Finding a clinic that doesn’t make you feel like a problem to be managed changes things.  

Joe Anderson, Jr., Director of Community Engagement at Kind Clinic, put it plainly: “When people want access to HIV prevention medication, they want it right then, and we want to give them the ability to access that medication exactly when they want it.” 

He’s speaking from somewhere personal, too. “This pilot program will allow flexibility for people who may not ordinarily have the time to get an appointment and get started on PrEP,” Anderson said. “In the past I have had times where I worked two or three jobs and it would have been impossible to find time to get to the clinic. This sort of program would have allowed me to drop in on a day off and get access to that healthcare.” 

It’s difficult to find time to go to the doctor. Kind Clinic’s system is built around how people actually live their lives. 

Access for those who need it most  

Benitez is clear about why Same Day PrEP matters beyond convenience. 

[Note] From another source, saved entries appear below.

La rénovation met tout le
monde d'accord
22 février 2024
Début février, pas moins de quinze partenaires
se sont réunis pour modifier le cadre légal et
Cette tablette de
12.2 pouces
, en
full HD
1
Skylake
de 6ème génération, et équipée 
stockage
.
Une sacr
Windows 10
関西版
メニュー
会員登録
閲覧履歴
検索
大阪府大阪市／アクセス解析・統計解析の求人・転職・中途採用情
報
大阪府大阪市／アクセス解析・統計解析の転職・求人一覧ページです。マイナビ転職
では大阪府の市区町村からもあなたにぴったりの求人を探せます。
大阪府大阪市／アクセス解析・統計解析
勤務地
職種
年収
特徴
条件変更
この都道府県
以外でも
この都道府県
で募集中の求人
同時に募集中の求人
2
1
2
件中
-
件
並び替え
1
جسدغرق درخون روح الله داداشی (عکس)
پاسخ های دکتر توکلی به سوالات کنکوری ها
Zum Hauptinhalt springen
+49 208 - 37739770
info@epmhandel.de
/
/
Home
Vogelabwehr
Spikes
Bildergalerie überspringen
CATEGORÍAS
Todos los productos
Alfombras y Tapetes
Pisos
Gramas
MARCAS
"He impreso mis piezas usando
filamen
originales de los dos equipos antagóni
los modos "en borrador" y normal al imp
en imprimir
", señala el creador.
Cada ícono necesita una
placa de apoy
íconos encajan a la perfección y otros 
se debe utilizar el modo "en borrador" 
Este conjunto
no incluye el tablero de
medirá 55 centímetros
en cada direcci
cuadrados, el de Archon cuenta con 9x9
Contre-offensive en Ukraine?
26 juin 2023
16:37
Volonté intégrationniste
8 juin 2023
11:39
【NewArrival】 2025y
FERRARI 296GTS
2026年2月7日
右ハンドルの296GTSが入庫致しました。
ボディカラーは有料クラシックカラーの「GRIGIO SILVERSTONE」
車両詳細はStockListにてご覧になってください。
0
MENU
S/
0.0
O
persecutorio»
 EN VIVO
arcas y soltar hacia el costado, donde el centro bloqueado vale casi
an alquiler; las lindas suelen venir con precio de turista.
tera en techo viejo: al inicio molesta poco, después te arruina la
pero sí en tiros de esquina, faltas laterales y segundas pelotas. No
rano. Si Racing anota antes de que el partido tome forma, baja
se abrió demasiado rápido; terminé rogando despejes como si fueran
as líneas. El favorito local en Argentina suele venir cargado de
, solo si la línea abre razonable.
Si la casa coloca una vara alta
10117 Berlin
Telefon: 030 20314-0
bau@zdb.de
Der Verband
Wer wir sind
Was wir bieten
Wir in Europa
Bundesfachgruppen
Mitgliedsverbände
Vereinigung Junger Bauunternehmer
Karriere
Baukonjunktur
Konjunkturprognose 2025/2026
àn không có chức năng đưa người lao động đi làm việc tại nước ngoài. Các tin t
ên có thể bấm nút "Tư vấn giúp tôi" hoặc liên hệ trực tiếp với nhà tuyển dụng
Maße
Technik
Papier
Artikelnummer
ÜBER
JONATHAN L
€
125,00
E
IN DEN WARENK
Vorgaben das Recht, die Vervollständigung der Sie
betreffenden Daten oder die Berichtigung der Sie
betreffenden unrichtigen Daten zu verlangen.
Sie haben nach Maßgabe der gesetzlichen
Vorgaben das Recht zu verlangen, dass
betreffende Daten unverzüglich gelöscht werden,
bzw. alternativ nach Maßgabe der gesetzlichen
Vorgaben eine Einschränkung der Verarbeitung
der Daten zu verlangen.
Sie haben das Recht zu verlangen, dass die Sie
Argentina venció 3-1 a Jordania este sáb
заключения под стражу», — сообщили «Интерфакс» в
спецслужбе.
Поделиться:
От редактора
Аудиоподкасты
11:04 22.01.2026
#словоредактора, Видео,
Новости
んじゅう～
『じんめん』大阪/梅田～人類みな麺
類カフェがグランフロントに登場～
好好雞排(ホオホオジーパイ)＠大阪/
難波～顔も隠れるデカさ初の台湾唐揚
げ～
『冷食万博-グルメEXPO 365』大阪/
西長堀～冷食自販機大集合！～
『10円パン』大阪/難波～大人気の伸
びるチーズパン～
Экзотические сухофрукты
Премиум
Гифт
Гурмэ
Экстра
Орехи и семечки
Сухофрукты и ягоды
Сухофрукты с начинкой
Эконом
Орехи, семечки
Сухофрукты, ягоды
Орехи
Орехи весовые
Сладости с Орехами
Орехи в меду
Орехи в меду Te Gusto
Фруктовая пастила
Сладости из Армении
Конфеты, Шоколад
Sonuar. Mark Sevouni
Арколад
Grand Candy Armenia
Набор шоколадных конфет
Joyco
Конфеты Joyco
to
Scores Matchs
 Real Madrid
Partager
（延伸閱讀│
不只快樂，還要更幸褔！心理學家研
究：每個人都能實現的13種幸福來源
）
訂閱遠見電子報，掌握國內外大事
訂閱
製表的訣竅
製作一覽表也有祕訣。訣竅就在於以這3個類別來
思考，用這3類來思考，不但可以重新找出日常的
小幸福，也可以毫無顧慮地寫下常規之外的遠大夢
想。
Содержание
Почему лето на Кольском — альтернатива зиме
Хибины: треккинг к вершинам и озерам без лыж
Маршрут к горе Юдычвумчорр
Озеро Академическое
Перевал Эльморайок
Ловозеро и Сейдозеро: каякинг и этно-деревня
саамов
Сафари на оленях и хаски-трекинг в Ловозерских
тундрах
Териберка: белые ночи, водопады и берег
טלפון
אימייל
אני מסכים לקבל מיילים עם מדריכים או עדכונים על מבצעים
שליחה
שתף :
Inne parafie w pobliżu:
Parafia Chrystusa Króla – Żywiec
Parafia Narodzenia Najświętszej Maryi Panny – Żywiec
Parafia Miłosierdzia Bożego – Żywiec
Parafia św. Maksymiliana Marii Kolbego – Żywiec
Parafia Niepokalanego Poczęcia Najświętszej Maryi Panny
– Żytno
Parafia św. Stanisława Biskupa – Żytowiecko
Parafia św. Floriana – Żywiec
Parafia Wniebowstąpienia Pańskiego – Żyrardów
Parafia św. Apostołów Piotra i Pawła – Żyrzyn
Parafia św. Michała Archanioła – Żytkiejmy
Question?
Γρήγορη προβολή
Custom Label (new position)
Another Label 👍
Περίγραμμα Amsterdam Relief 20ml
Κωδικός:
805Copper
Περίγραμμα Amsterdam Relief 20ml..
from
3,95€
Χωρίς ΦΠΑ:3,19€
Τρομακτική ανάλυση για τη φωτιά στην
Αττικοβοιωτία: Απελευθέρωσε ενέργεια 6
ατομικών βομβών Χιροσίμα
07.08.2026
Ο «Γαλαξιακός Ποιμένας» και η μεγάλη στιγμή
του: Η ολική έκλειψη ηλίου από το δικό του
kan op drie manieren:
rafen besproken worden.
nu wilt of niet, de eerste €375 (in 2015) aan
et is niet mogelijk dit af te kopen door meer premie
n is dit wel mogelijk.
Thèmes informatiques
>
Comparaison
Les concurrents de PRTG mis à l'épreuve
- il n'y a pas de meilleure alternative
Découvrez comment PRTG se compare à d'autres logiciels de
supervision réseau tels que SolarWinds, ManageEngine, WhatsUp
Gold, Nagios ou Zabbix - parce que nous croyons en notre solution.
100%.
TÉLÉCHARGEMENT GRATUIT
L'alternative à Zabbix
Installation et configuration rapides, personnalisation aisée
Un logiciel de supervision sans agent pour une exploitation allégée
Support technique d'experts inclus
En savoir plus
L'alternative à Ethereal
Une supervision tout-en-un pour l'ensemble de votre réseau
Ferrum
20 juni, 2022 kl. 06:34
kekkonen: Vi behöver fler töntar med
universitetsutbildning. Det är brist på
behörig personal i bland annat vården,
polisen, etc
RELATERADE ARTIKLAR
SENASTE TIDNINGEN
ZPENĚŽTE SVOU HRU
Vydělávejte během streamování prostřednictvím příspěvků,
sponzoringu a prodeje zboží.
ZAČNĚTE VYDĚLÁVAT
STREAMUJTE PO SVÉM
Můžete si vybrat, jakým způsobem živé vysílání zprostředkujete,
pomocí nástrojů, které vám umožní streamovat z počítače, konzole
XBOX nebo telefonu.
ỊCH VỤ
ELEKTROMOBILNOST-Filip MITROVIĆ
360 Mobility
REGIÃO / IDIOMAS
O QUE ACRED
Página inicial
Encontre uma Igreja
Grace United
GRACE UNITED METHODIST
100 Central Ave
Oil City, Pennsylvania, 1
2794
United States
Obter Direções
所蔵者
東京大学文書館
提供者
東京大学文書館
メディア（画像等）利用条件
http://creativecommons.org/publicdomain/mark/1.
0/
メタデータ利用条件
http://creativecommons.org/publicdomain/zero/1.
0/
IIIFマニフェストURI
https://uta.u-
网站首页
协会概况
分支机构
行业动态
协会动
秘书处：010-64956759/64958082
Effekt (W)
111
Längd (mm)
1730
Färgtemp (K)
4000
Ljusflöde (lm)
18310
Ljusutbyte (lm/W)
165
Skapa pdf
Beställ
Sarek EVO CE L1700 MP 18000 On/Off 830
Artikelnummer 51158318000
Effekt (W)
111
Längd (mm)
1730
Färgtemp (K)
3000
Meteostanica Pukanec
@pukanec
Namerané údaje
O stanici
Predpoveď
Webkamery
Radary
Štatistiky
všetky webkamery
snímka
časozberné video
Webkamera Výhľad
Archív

“It’s important to understand who is more disproportionately impacted by HIV,” he said. “At Kind Clinic we specialize in care for LGBTQIA+ communities and communities impacted by HIV. It is especially important that these communities feel comfortable with who they’re getting care from.” 

Anderson echoed that. “There are communities that are disproportionately impacted by HIV — our Black and Brown communities, our Trans communities — and when we talk about these communities, we know that there are barriers to even accessing healthcare.” 

“At Kind Clinic, one of our core tenants is health justice and ensuring that all communities, especially communities who are disproportionately impacted by HIV, have that access.” 

Healthcare can be, as Anderson put it, “confusing and cumbersome.” The goal of Same Day PrEP is to strip some of that away.  

“We want to make it as easy as possible for people to get access to the resources they need,” he said. 

There’s a pill for that  

Having access to PrEP relieved much of my anxiety around sex and being able to speak more openly about it. Mostly because the times have changed, and with age allegedly comes wisdom, but also because conversations around sexual health have changed.  

Fewer barriers for people to actually see a doctor means they can actually ask their questions, get answers and walk out more empowered to navigate their sexual health. All in a little pill.  

Kind Clinic’s Same Day PrEP is available Fridays through April 17 at their Koenig from 1 to 5 pm. Walk-in STI testing and gender-affirming care remain available separately.  

Mario Leal Jr is a San Antonio-based journalist. He has worked across newsrooms and creative media in Texas.